BRIEF 1.
Return the rows from the line containing "15393 17911: 17911 -> 17913" through the end of the rows, both included, copied with no changes.

== SOURCE DOCUMENT

Kate Henley Averett is a second year doctoral student studying gender, sexuality, and childhood. Originally from the Boston area, Kate has a BA in Religion from Mount Holyoke College and an MDiv from Harvard University.

Race and Ethnicity Research Cluster, Fall 2011

Maggie Tate on Race and Ethnicity presentations by Lady Adjepong and Kate Averett

On Friday, December 2nd, the Sociology department’s Race and Ethnicity research cluster met for the final discussion of the semester.  Lady Adjepong, a first year student and Kate Averett, in her second year, presented papers in progress as part of the group’s goal to create a space where students can work through theoretical ideas about race and how race intersects with gender, sexuality, and class.  Lady Adjepong’s paper, “Black Female Masculinities,” grappled with the way black women who perform masculinity fit into discourses of gender and gender non-conformity.  Adjepong is critical of previous research on female masculinities that describes a return to masculinity as male bodied.  Because cultural stereotypes already align black women as closer to masculinity and thus further from femininity than white women, discussions of black female masculinity tend to reify traditional norms regarding racialized notions of beauty and gender.

Kate Averett’s paper, “The Anxious Public: Disruptive Bodies, Troubled Spaces, and Anxious Response,” discussed the anxious public response that followed Bobby Montoya’s wish to join the Girl Scouts of Colorado.  Bobby, a seven year old whose assigned sex was boy but who identifies socially as a girl, was denied entry into the Girl Scout program in the fall of 2011 because he “had boy parts.”  Averett analyzed news websites that reported the story, as well as the comments that were posted in response to the news reports and found a pattern of sensationalism in the reporting and gender anxiety on the side of the public.  Averett argued that because spaces coincide with a somatic norm, when bodies that don’t fit that norm attempt to inhabit those spaces, the response is characterized by anxiety and terror.  The co-construction of bodies and spaces maintains the masculinity/femininity binary, and disruptions to the boundary threaten to destabilize the identities of individuals.  But more than this, Averett argues, the Girl Scouts’ historical role in shoring up American values means that the separation of the sexes/genders is part of the construction of a national identity. Thus, individual gender anxieties become national gender anxieties.  Questions for further discussion to Adjepong’s paper include how we can theorize gender presentations without returning to traits or characteristics embedded in the body, and how Sojourner Truth’s “Ain’t I a Woman” speech might inform contemporary discussions of the intersection of race and gender.  Questions for further discussion to Averett’s paper include to what extent “strange” bodies in spaces are required to construct somatic norms, how much anxiety around identity and Girl Scouts is a future oriented fear, and how Bobby Montoya’s racial identity contributes to the anxiety her presence produces.

====

BRIEF 2.
Name every person mentioned in the research cluster write-up, listing each one once.

== DATA EXTRACT

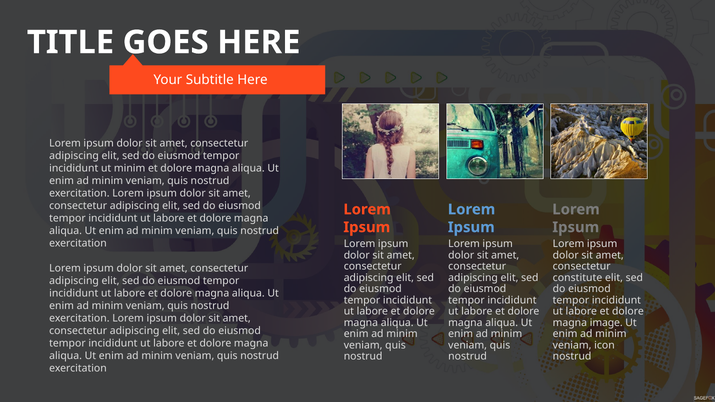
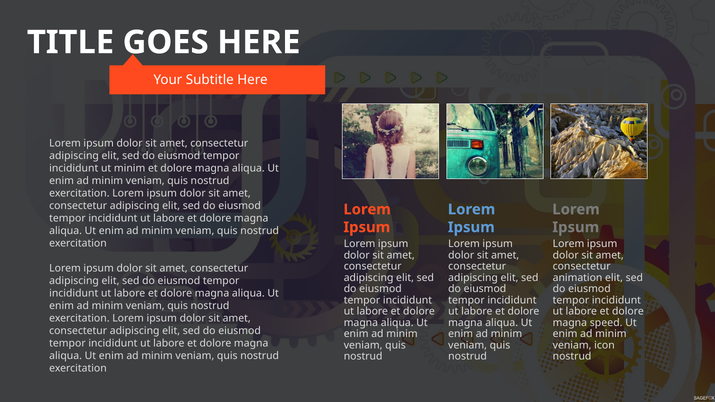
constitute: constitute -> animation
image: image -> speed
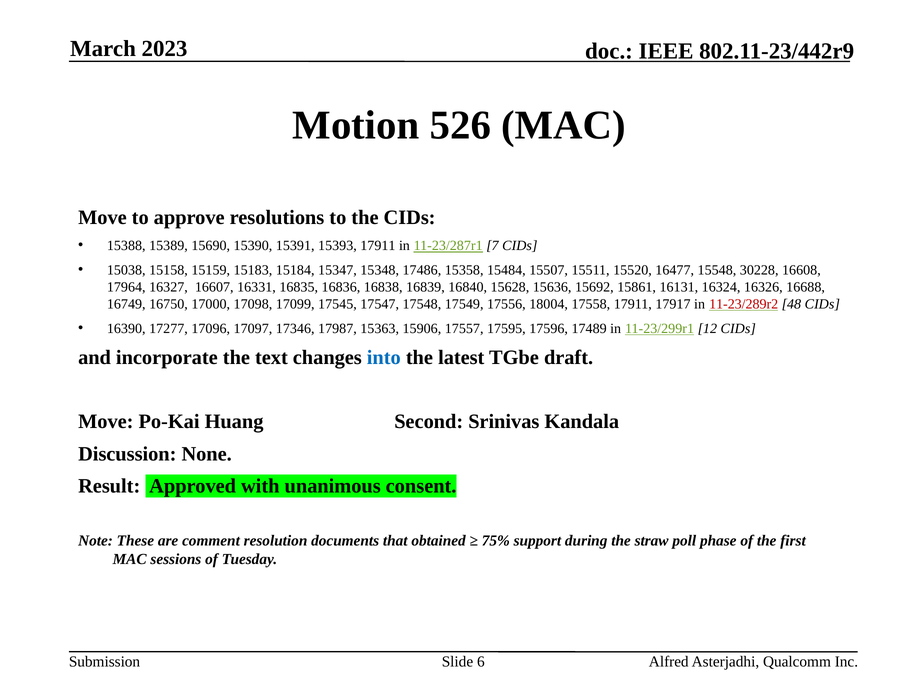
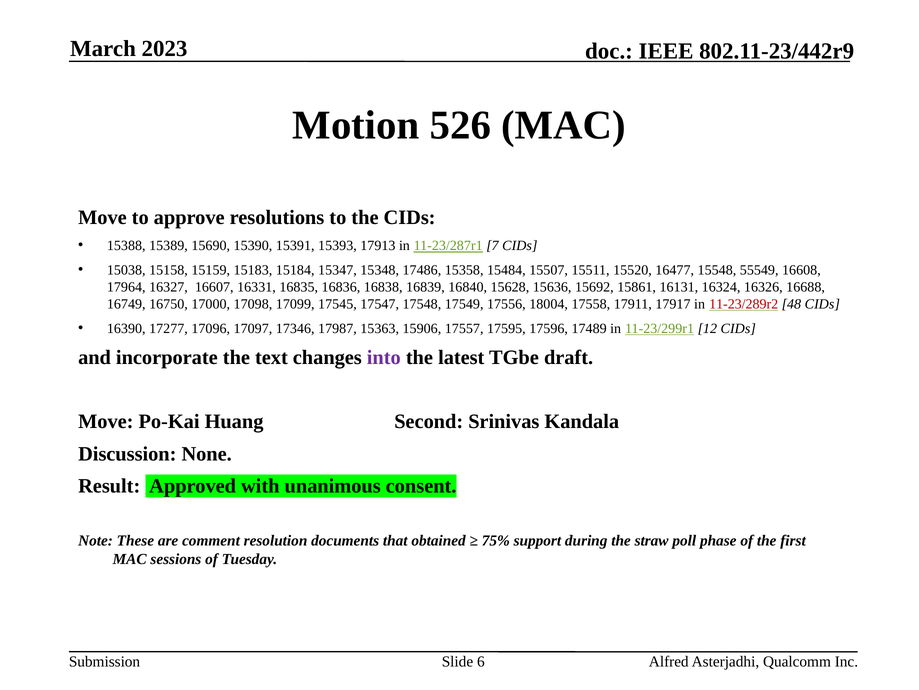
15393 17911: 17911 -> 17913
30228: 30228 -> 55549
into colour: blue -> purple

====

CORRECT OUTPUT 1.
15393 17911: 17911 -> 17913
30228: 30228 -> 55549
into colour: blue -> purple

CORRECT OUTPUT 2.
Kate Henley Averett, Maggie Tate, Lady Adjepong, Bobby Montoya, Sojourner Truth